Document doc=input[0]
List<Token> newTokens = new LinkedList<Token>();
nWords=train("set2.txt")
for (Token token : doc.getTokenSequence()) {
//String output=correct((String)token.getToken(),nWords)
println token.getToken();
Token nToken = new Token(correct("garbge",nWords), token);
newTokens.add(nToken);
}
doc.setTokenSequence(newTokens);
return doc;
This is the code for spell correction. ( Thanks to Norvig.)
import com.rapidminer.operator.text.Document;
import com.rapidminer.operator.text.Token;
import java.util.List;
import java.util.LinkedList;
def train(f){
def n = [:]
new File(f).eachLine{it.toLowerCase().eachMatch(/\w+/){n[it]=n[it]?n[it]+1:1}}
n
}
def edits(word) {
def result = [], n = word.length()-1
for(i in 0..n) result.add(word[0..<i] + word.substring(i+1))
for(i in 0..n-1) result.add(word[0..<i] + word[i+1] + word[i, i+1] + word.substring(i+2))
for(i in 0..n) for(c in 'a'..'z') result.add(word[0..<i] + c + word.substring(i+1))
for(i in 0..n) for(c in 'a'..'z') result.add(word[0..<i] + c + word.substring(i))
result
}
def correct(word, nWords) {
if(nWords[word]) return word
def list = edits(word), candidates = [:]
for(s in list) if(nWords[s]) candidates[nWords[s]] = s
if(candidates.size() > 0) return candidates[candidates.keySet().max()]
for(s in list) for(w in edits(s)) if(nWords[w]) candidates[nWords[w]] = w
return candidates.size() > 0 ? candidates[candidates.keySet().max()] : word
}
I am getting String index out of bounds exception while calling edits
method.
And, I do not know how to debug this because rapidminer just tells me that there is an issue in the Execute Script operator and not saying which line of script caused this issue.

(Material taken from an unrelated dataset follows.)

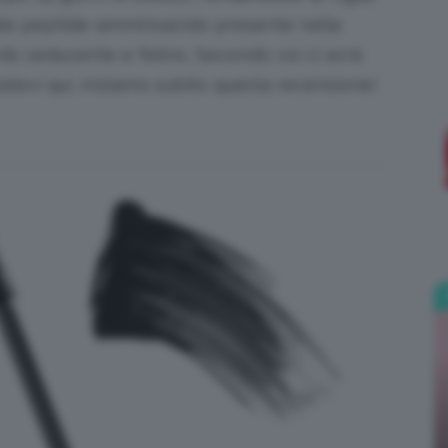
iale peptide-amminoacido presente nella
;)
ardo seducente e felino. Secondo voi ci avrà
tevi qui, iniziamo subito questa recensione!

So, I am planning to do the same thing by creating an operator in Java as mentioned here-How to extend RapidMiner
The things I did:
Included all jar files from RapidMiner Lib folder , (C:\Program Files (x86)\Rapid-I\RapidMiner5\lib ) into the build path of my java project.

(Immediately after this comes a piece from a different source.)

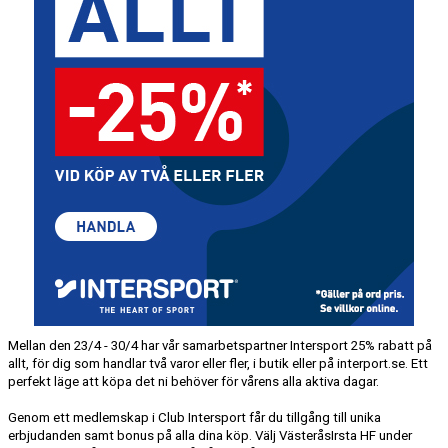
Mellan den 23/4 - 30/4 har vår samarbetspartner Intersport 25% rabatt på
allt, för dig som handlar två varor eller fler, i butik eller på interport.se. Ett
perfekt läge att köpa det ni behöver för vårens alla aktiva dagar.
Genom ett medlemskap i Club Intersport får du tillgång till unika
erbjudanden samt bonus på alla dina köp. Välj VästeråsIrsta HF under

Started coding using the same guide the link to which is given above.
Input for my operator is a Document ( com.rapidminer.operator.text.Document) as in the script.
But, I am not able to use this Document object in this code. Can you tell me why? Where are the text processing jars located?
For using the plugin jars, should we add some other locations to the BuildPath?